Raw category scores for Broker X:
| Category | Raw Score | Weight | Weighted Score |
|---|---|---|---|
| Regulation and Safety | 7.0 | 0.25 | 1.75 |
| Bonus Value and Fairness | 8.0 | 0.20 | 1.60 |
| Withdrawal Reliability | 6.5 | 0.20 | 1.30 |
| Trading Costs | 7.5 | 0.15 | 1.125 |
| Platform and Account Quality | 8.0 | 0.10 | 0.80 |
| Customer Support | 6.0 | 0.10 | 0.60 |
| Composite Score | 7.225 |
Broker X would receive a 7.2 out of 10 on forex-bonus.com, displayed as 7.2/10 on the review page.
What each composite score range means:
| Score | Rating | What It Means |
|---|---|---|
| 8.5—10.0 | Excellent | Top-tier regulation, fair bonuses, reliable withdrawals, competitive costs. Recommended with high confidence. |
| 7.0—8.4 | Good | Strong overall, may have one weaker area. Recommended with notes. |
| 5.5—6.9 | Average | Acceptable but with clear weaknesses. Featured with prominent caveats. |
| 4.0—5.4 | Below Average | Significant concerns in one or more areas. Featured only if a specific offer justifies inclusion, with clear warnings. |
| Below 4.0 | Not Featured | Does not meet our standard. Added to the do-not-promote list. |
How We Verify Bonus Terms
Every bonus offer on forex-bonus.com goes through a specific verification process before it appears on the site. Here is exactly what that process looks like.
____________________
EXERCISES TO COMPLETE:
- a) In the broker scoring text, what rating is given to a composite score between 5.5 and 6.9?
- b) For each statement, say whether it agrees with the broker scoring text, answering yes or no and quoting the deciding words: (i) Broker X's score appears on its review page as 7.2/10. (ii) Brokers scoring below 4.0 are featured with clear warnings. (iii) A broker rated Good is recommended with high confidence.
- c) Write out the part of the broker scoring text that begins at the words "Raw category scores" and ends after the words "the review page.".
____________________
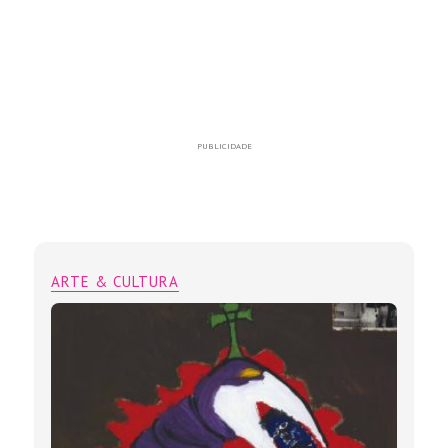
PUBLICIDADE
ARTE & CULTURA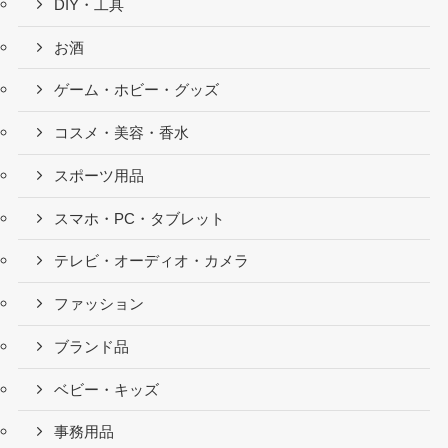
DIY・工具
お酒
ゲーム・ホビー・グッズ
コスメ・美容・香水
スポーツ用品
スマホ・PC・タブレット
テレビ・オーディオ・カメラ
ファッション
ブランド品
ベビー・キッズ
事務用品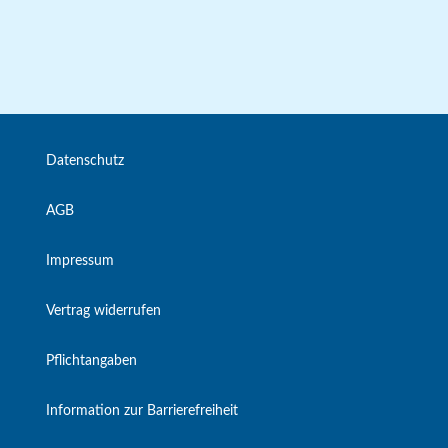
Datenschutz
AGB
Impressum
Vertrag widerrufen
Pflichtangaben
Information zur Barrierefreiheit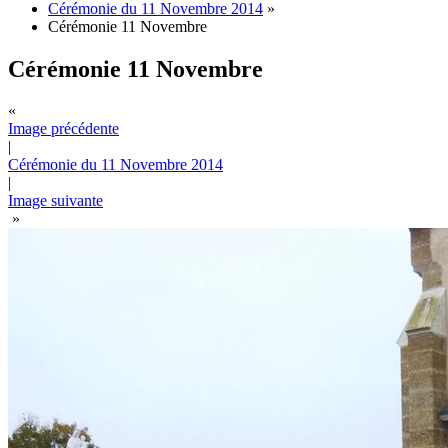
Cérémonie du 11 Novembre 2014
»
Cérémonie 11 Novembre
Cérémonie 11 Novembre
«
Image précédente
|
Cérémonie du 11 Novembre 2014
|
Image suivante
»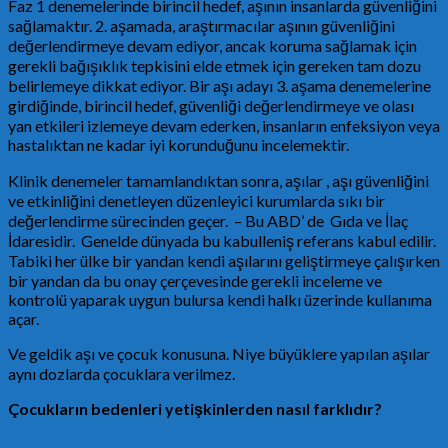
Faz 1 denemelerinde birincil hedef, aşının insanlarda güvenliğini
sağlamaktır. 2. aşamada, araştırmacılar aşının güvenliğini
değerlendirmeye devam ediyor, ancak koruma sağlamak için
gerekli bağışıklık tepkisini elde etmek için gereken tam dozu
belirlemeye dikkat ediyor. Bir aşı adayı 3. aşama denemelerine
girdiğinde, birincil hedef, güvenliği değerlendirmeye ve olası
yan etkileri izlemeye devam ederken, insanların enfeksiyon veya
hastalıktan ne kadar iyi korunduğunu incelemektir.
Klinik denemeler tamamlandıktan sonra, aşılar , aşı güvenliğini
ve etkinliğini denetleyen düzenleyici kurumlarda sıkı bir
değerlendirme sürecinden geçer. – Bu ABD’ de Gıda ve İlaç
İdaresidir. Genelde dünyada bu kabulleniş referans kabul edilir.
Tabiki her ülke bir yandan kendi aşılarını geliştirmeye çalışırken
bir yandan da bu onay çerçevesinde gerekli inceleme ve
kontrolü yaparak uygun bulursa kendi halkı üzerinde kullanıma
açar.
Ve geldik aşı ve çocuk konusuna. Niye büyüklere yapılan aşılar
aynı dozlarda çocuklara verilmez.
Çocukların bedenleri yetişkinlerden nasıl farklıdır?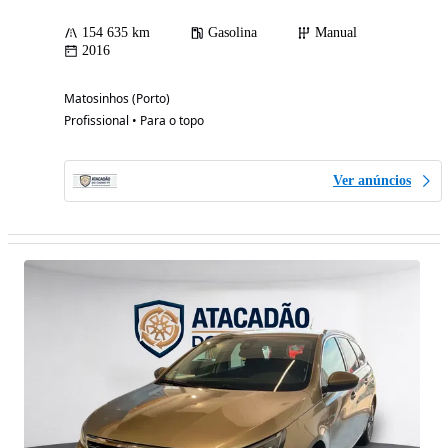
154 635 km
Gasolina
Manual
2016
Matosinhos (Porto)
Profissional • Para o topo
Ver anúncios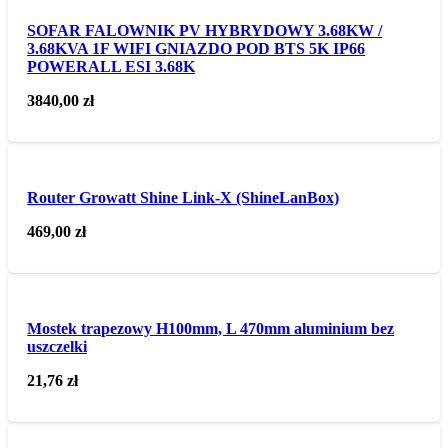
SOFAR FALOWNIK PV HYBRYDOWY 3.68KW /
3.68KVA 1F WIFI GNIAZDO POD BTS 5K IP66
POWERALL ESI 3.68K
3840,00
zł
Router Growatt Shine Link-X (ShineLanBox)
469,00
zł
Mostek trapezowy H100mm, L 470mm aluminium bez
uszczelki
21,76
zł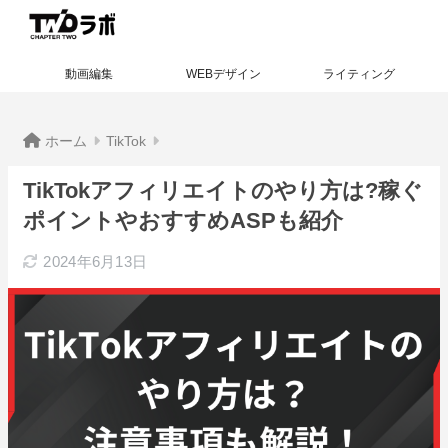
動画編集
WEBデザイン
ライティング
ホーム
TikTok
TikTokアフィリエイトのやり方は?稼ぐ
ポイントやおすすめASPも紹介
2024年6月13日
____________________
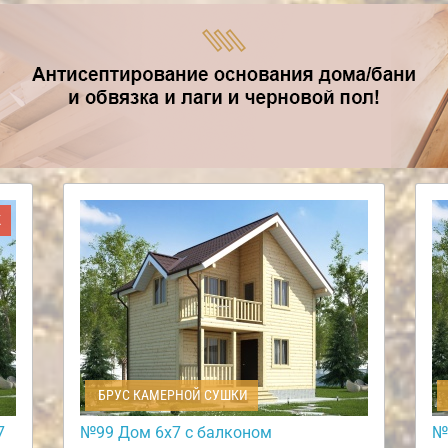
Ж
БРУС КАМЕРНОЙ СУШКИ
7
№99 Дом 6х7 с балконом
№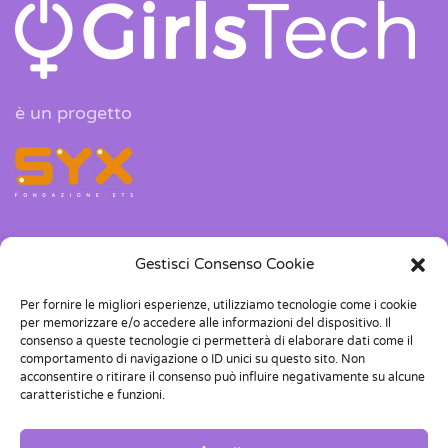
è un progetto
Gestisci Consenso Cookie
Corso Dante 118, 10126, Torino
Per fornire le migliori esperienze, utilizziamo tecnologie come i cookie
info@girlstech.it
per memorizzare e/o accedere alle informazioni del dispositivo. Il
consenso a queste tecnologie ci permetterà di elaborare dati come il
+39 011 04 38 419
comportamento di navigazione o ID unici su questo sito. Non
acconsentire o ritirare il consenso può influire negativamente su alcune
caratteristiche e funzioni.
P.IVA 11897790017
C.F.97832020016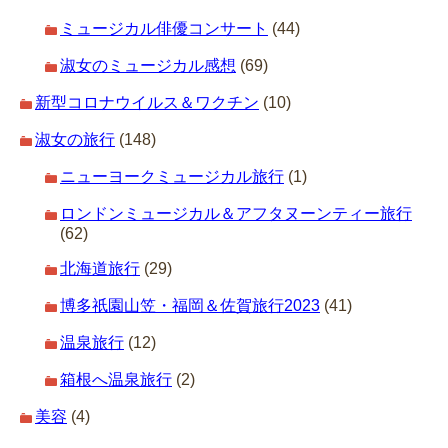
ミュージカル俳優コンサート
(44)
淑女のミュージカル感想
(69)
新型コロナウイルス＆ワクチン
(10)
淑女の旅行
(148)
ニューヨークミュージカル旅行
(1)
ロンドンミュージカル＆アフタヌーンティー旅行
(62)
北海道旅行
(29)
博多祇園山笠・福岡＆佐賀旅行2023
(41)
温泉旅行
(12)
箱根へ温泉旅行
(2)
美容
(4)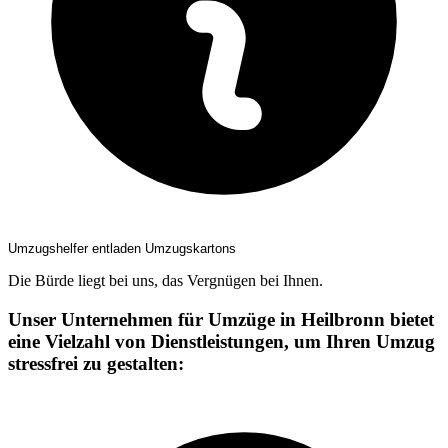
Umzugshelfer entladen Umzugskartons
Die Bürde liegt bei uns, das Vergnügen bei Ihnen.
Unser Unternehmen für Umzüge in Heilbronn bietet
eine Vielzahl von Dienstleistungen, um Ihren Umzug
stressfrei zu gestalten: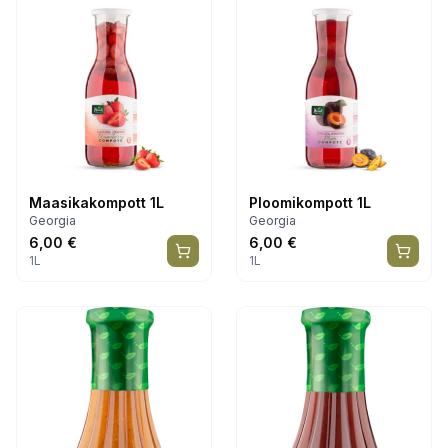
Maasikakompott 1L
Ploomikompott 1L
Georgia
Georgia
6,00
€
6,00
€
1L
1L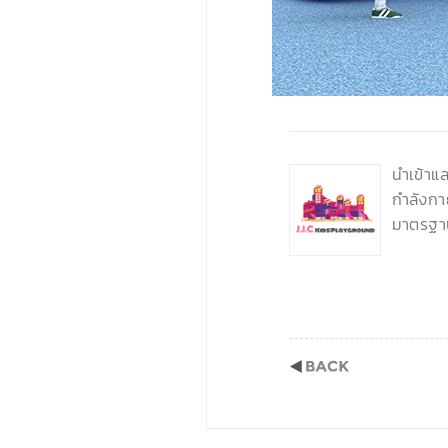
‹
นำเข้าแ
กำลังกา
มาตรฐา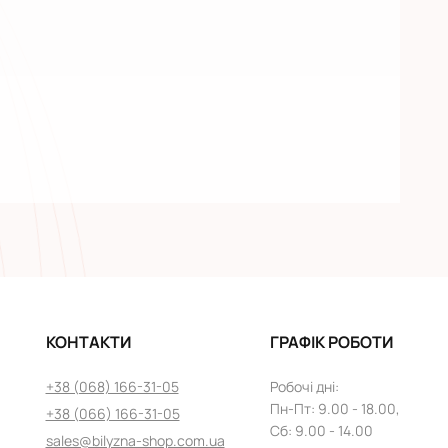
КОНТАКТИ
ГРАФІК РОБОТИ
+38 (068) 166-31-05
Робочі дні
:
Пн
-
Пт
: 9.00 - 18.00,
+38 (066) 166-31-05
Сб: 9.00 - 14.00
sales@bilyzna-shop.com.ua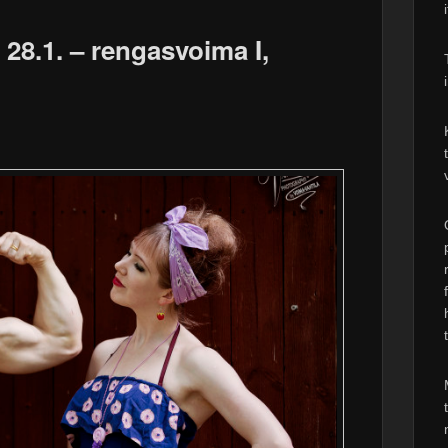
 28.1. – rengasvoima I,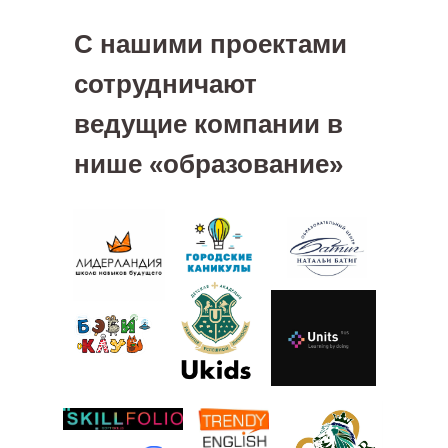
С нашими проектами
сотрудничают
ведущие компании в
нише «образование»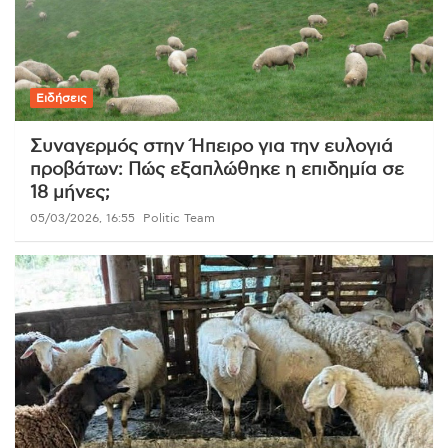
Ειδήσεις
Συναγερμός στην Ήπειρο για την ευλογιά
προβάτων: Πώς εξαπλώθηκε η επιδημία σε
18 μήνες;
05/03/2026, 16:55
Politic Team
____________________
ANSWERS FOR EACH ITEM:
- a) Average

- b)
(i) Yes: "displayed as 7.2/10 on the review page"
(ii) No: "Does not meet our standard. Added to the do-not-promote list."
(iii) No: "Recommended with notes."

- c)
Raw category scores for Broker X:
| Category | Raw Score | Weight | Weighted Score |
|---|---|---|---|
| Regulation and Safety | 7.0 | 0.25 | 1.75 |
| Bonus Value and Fairness | 8.0 | 0.20 | 1.60 |
| Withdrawal Reliability | 6.5 | 0.20 | 1.30 |
| Trading Costs | 7.5 | 0.15 | 1.125 |
| Platform and Account Quality | 8.0 | 0.10 | 0.80 |
| Customer Support | 6.0 | 0.10 | 0.60 |
| Composite Score | 7.225 |
Broker X would receive a 7.2 out of 10 on forex-bonus.com, displayed as 7.2/10 on the review page.